“You don’t need to fire people and hire new people: you need to create an environment where people can learn” – Jez Humble
How would you describe your typical working week? This was mine: taking a deep breath outside the main entrance Monday morning – “Attack!” and then tumbling out Friday evening.
But after almost two years, my colleague and partner in enterprise battle and I agreed, we could be proud of what we had accomplished.
Joining this enterprise, I was somewhat enlightened about the urgent, critical, messy situation, but reading the all-lean leadership values I felt confident I could drive my way and make a difference. I also have some work companions* that, like me, tend to be attracted to these dysfunctional setups. I mean… it can’t get worse anyway, can it?
We had now completed a very long list of improvements. Some were easily fixed and some took extensive, exhausting fighting. And then there were the true battles, the over-my-dead-body-argumentation – and somehow, we had won them as well! Here they are:
- Budget structure: the way investments are distributed in the enterprise
- Contracts with main partners: the way a successful collaboration is defined and measured
- Culture: the environment we create for people
Where we were
A very challenging financial period made the enterprise outsource everything that could be outsourced some years back. For IT this meant around 90% of people were let go and replaced by a few main partners. What was left was mainly an order management function. This in turn resulted in a classic setup for IT divided into:
- Application Operations, AO: daily operations of infrastructure and applications
- Application Maintenance, AM: reactive defect fixing, software upgrades
- Projects and Change Requests: “new requirements” and anything not covered by number one and two
The first two were included in the IT domain operational budget while the third was covered by the investment budget. This naturally comes from the financial separation between OPEX (the cost to support regular business) and CAPEX (the cost to create future benefit). Mixing these, like we want to do with teams, puzzles the finance controllers – so make them your best friends!

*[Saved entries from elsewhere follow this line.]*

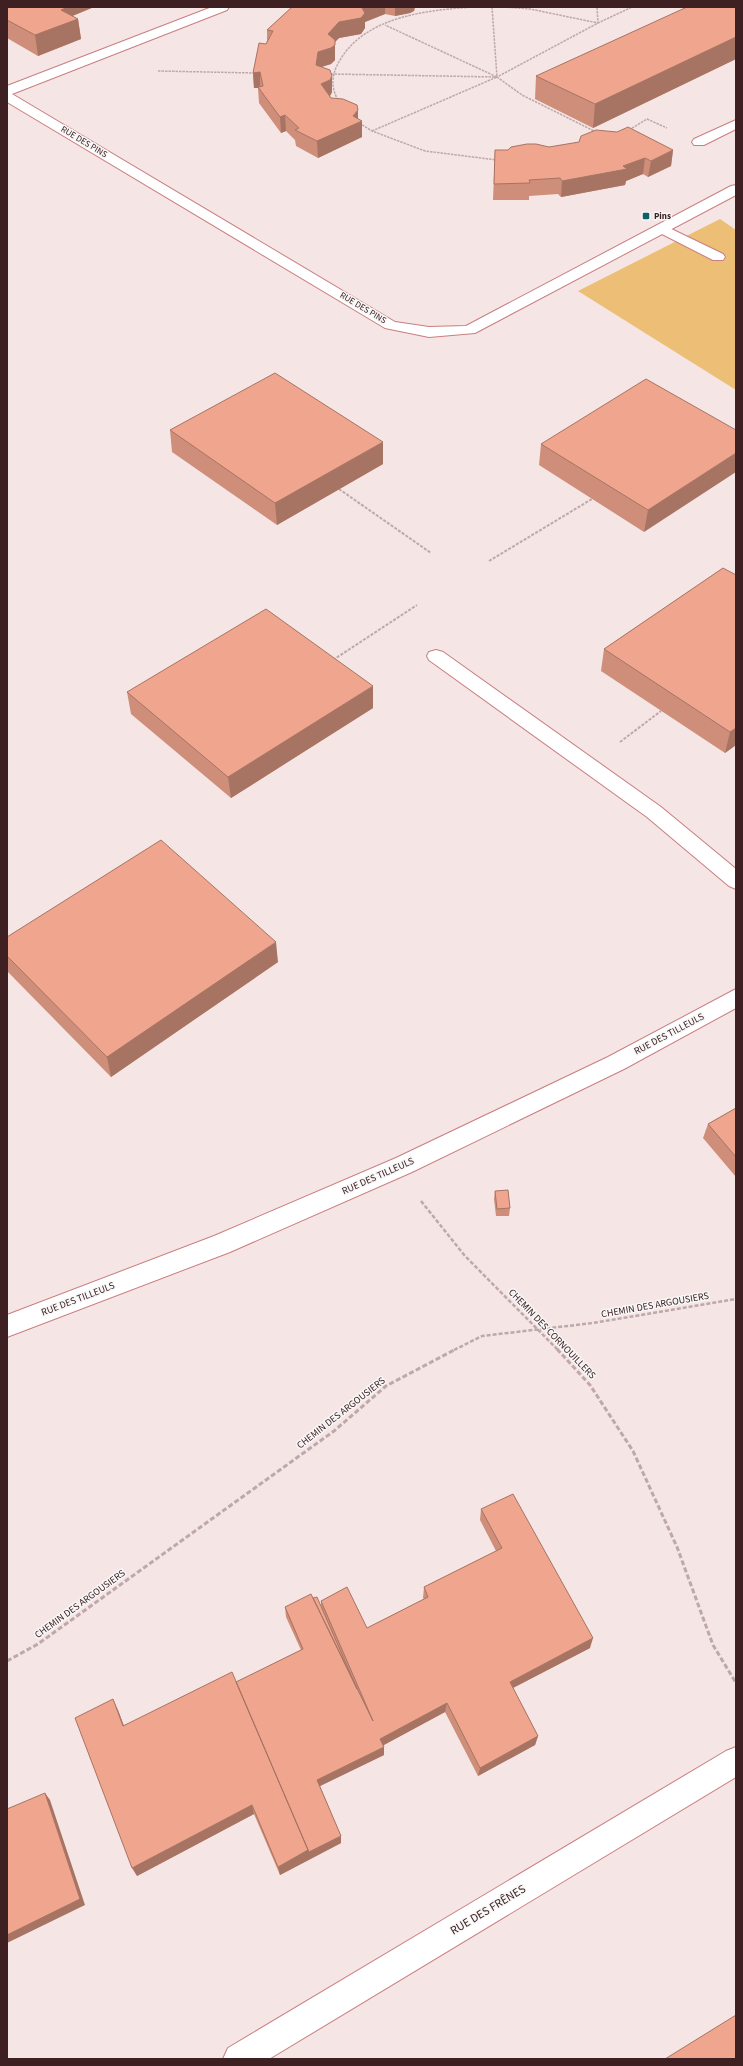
<svg xmlns="http://www.w3.org/2000/svg" width="743" height="2066" font-family="'Source Sans 3',sans-serif">
<style>
.green{fill:#ecbe76}
.lines{fill:none;stroke-linecap:round;stroke-linejoin:round}
.service-casing{stroke:#c97e80;stroke-width:2}
.minor-casing{stroke:#c97e80;stroke-width:2}
.path-far3{stroke:#bea8a9;stroke-width:1.5;stroke-dasharray:2.5 1;stroke-linecap:butt}
.path-far2{stroke:#bea8a9;stroke-width:2;stroke-dasharray:3 1.5;stroke-linecap:butt}
.path-far1{stroke:#bea8a9;stroke-width:2.5;stroke-dasharray:4 2;stroke-linecap:butt}
.path{stroke:#bea8a9;stroke-width:3;stroke-dasharray:5 2.5;stroke-linecap:butt}
.service{fill:#fff;fill-rule:evenodd}
.minor{fill:#fff;fill-rule:evenodd}
.wall{fill:#ce8e7a}
.shaded-wall{fill:#a77463}
.building{fill:#efa58e;stroke:#a77463}
.poi-dot{fill:#116264;stroke:#f7f7f7;stroke-width:1.5}
.labels{text-anchor:middle;dominant-baseline:central;stroke-width:3;stroke-linejoin:round;paint-order:stroke}
.far-street-label{font-size:9px;fill:#3f2022;stroke:#f7f7f7}
.far-poi-label{font-size:9px;font-weight:bold;fill:#3f2022;stroke:#f7f7f7;text-anchor:start}
.street-label{font-size:10px;fill:#3f2022;stroke:#f7f7f7}
.near-street-label{font-size:12px;fill:#3f2022;stroke:#f7f7f7}
</style>
<rect width="100%" height="100%" fill="#f6e5e5"/>
<path class="green" d="M720,219L736,230V390L578,291Z"/>
<g class="lines">
<g class="service-casing">
<path id="service" d="M736,120V129L704,145H694L692,142L694,139Z
M663,225L723,254L725,257L723,260H713L658,232L656,229L658,226Z
M436,650L443,652L661,807L736,869V889L729,886L647,817L429,660L427,656L429,652Z"/>
</g>
<g class="minor-casing">
<path id="minor" d="M212,7H229L227,10L12,94L395,322L429,327L466,326L731,186L736,185V195L475,333L429,337L385,328L7,102V86Z
M736,989V1008L624,1069L412,1172L230,1252L7,1337V1315L214,1236L396,1158L608,1057Z
M736,1747V1777L269,2059H223L228,2048L726,1751Z"/>
</g>
<path class="path-far3" d="M492,7L497,77L522,95L596,132
M504,7L530,9L598,23L597,7
M158,71L255,73
M331,74L497,77L598,23L632,7
M338,100C330,86 332,73 340,60C366,16 428,10 474,7
M359,123L372,131L425,151L497,160
M629,130L647,119L667,128
M372,131L497,77L385,25"/>
<path class="path-far2" d="M339,489L431,553
M489,561L592,499
M333,660L417,605
M620,742L661,711"/>
<path class="path-far1" d="M421,1201L465,1256L558,1350
M454,1350L482,1336L593,1323L736,1299"/>
<path class="path" d="M557,1349L590,1385L633,1451L677,1547L713,1645L736,1683
M7,1661L38,1644L334,1431L386,1386L456,1349"/>
<use href="#service" class="service"/>
<use href="#minor" class="minor"/>
</g>
<path class="wall" d="M7,7H94L72,16L78,19L81,39L38,56L7,38Z
M292,7H415L414,11L410,13L395,16L385,14L365,22V28L361,34L339,38L335,42V60L331,64L321,67L332,92L330,96L331,98L358,110V119L362,137L318,158L296,146L295,140L286,131L281,133L259,103L258,88H254L253,73L267,41V30Z
M736,7V59L593,128L535,99L536,76Z
M549,147L673,150L671,166L648,177L643,174L626,181L625,185L561,197L558,194L529,196V200H493L495,150H508Z
M170,430L383,464L277,525L172,452Z
M736,430L644,532L539,465L541,444Z
M723,568L736,745L725,753L601,671L604,649Z
M127,692L373,708L231,798L131,714Z
M7,937L278,962L111,1077L7,971Z
M736,1108V1177L703,1138L708,1124Z
M495,1191L510,1208L509,1216H496L494,1199Z
M481,1509L590,1648L513,1688L538,1736L535,1745L478,1776L445,1712L384,1745V1755L320,1786L341,1836V1843L280,1875L254,1814L137,1876L118,1710L124,1726L236,1682L301,1650L286,1617L285,1607L313,1598L321,1606V1601L367,1628L424,1599L423,1598L424,1587L496,1551L480,1520Z"/>
<path class="shaded-wall" d="M57,7H94L70,17L78,19L81,39L38,56L35,35Z
M364,7H385V14L365,22V28L361,34L339,38L335,42V60L331,64L318,68L316,65L318,52L328,34L339,22Z
M395,7H415L414,11L410,13L395,16Z
M736,37V59L593,128L595,104Z
M260,72V88L258,87V88H254L253,73Z
M332,76V92L330,96L321,84Z
M358,110V123L362,121V137L318,158L317,141L353,116Z
M285,115L286,131L281,133L280,117Z
M673,150L671,166L648,177L651,161Z
M645,158L643,174L626,181L625,185L561,197L562,181L623,166Z
M383,442V464L277,525L275,503Z
M736,453V472L644,532L648,510Z
M373,686V708L231,798L228,777Z
M736,728V745L725,753L730,732Z
M276,942L278,962L111,1077L107,1057Z
M593,1638L590,1648L507,1691L510,1682Z
M113,1699L118,1710L128,1737L123,1726Z
M447,1703L445,1712L380,1747V1739Z
M538,1736L535,1745L478,1776L480,1768Z
M384,1747V1755L318,1787L317,1780Z
M45,1793L50,1800L85,1905L7,1943V1935Z
M252,1805L254,1814L137,1876L132,1868Z
M341,1836V1843L280,1875L278,1867L308,1850Z"/>
<path class="building" d="M7,7H68L61,10L78,19L35,35L7,20Z
M292,7H364L362,8L365,13L361,18L339,22L328,34L335,40V45L331,48L318,52L316,65L330,70L332,76L330,80L321,84L331,98L343,99L357,105L358,110L353,116L362,121L317,141L295,130L299,128L285,115L280,117L258,87L263,86L260,72L253,73L259,43L266,44L273,31L267,30Z
M687,7H736V37L595,104L536,76Z
M628,127L673,150L651,161L645,158L623,166L627,169L562,181L560,178L529,180L530,183L494,184L495,150H508L511,147L527,144H536L549,147L579,142L581,136L596,130L617,132Z
M275,373L383,442L275,503L170,430Z
M646,379L736,430V453L648,510L541,444Z
M723,568L736,575V728L730,732L604,649Z
M266,609L373,686L228,777L127,692Z
M161,840L276,942L107,1057L7,956V937Z
M736,1108V1157L708,1124Z
M508,1190L510,1208L497,1209L495,1191Z
M513,1494L593,1638L510,1682L538,1736L480,1768L447,1703L380,1739L384,1747L317,1780L341,1836L309,1852L236,1682L303,1649L285,1607L311,1594L373,1721L321,1601L347,1587L367,1628L428,1597L424,1587L502,1548L481,1509Z
M317,1597L357,1689L313,1598Z
M232,1672L308,1850L278,1867L252,1805L132,1868L75,1718L113,1699L123,1726Z
M45,1793L80,1899L7,1935V1809Z
M736,2015V2059H665Z"/>
<rect class="poi-dot" x="642" y="212" width="8" height="8" rx="2"/>
<g class="labels">
<g class="far-street-label">
<text transform="translate(84 142) rotate(31)">RUE DES PINS</text>
<text transform="translate(363 308) rotate(31)">RUE DES PINS</text>
</g>
<g class="far-poi-label">
<text x="654" y="216">Pins</text>
</g>
<g class="street-label">
<text transform="translate(669 1034) rotate(-28)">RUE DES TILLEULS</text>
<text transform="translate(378 1176) rotate(-24)">RUE DES TILLEULS</text>
<text transform="translate(78 1299) rotate(-21)">RUE DES TILLEULS</text>
<text transform="translate(655 1305) rotate(-10)">CHEMIN DES ARGOUSIERS</text>
<text transform="translate(552 1334) rotate(46)">CHEMIN DES CORNOUILLERS</text>
<text transform="translate(341 1413) rotate(-38)">CHEMIN DES ARGOUSIERS</text>
<text transform="translate(80 1604) rotate(-36)">CHEMIN DES ARGOUSIERS</text>
</g>
<g class="near-street-label">
<text transform="translate(488 1910) rotate(-31)">RUE DES FRÊNES</text>
</g>
</g>
<rect width="743" height="2066" fill="none" stroke="#3f2022" stroke-width="16"/>
</svg>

We had all of the anti-patterns: large project teams with 100% contractors handing over to the AM and AO teams and then walking out through the door. Quality not built-in but rather added at the end. Architecture controlled on an enterprise level but not practiced on an application level. Deploys orchestrated at night-time with roll-back criteria and a plan. IT Operations guarding operations environments with change control boards and complex processes. SLA-s with scary penalty statements.
On top of that, we had an offshore setup where development and AM/AO were geographically separated, limiting the collaboration and feedback loops significantly.
Battle #1: Team Contract
First, we defined product teams with a mixed onsite and offshore setup. Team members rotate geographically, so over time the proportion of team members having worked onsite increases, strengthening business knowledge and collaboration. Every other month a team from Stockholm also travels to and works with teams in Chennai, further closing the gap. A diverse and learning environment is a good and developing place to be in, and thanks to our Indian partner, we have 30% female engineers!
Then we terminated all AM contracts, clarifying that the team also owns the 24/7 support of its product. This was done of course in agreement with the teams.
Finally, we redefined the AO contract to mainly cover general infrastructure (cloud, network, backups, security) while moving responsibility for product development environments and deployment to teams.
Results from Battle #1
So much daily frustration was more or less instantly erased. Teams were eager to pick-up deployments and manage their own product. In parallel, quality started to improve.
Here I also want to draw the obvious connection to the elements described by Daniel Pink in Drive about what motivates people: autonomy, mastery and purpose. Clarifying a general product ownership while removing underlying obstacles and providing necessary support and mandate meets these elements.
Very rapidly this helped us to move toward, maybe not yet continuous delivery, but a surprisingly frequent delivery.
Battle #2: Culture
During my first visit to teams in India, it was all about executive briefing, project deliveries, excuses about poor quality and increasing people turnover.
Since then, we have let go basically all managers and overhead roles while given developers the right mandate and responsibility. We have focused on how we do things instead of what we do. We have prioritised deployment frequency, technical debt, customer value and automation over deadlines, project deliveries and cost. We have worked on creating an engineering culture with software craftsmanship, learning and sharing in focus.
Harini**, an amazing developer in the on-board-services team said proudly: “My team will have zero code smells!”
Battle #3: Shifting the Investment Budget
So, when it was time to start the yearly budget processes, the winds were blowing in our direction: overall cost had decreased while team performance and product quality had significantly increased. Let’s have more of this!
Me: “Why don’t we move the investment budget to the teams?”
Enterprise: “What will they work on? How do we know the results?”
Me: “Well, they need to define their product vision together with their stake holders, set goals and agree on KPI’s to measure how we are doing. We will learn – continuously!”
Tomorrow is the first day of our new financial year. We have been given a large trust and mandate. So now, we will just roll up our sleeves, continue to deliver and be prepared for the next battle!
*Thank you Daniel Cala, Anders Ågren and David Fuchslin for joining one more frustrating, bumpy, crazy journey with me.
**Harini now works onsite in Stockholm and continues to be a female kick-ass developer. I’m working on giving her the equipment she deserves and hope her employer understands to appreciate her as much as we do.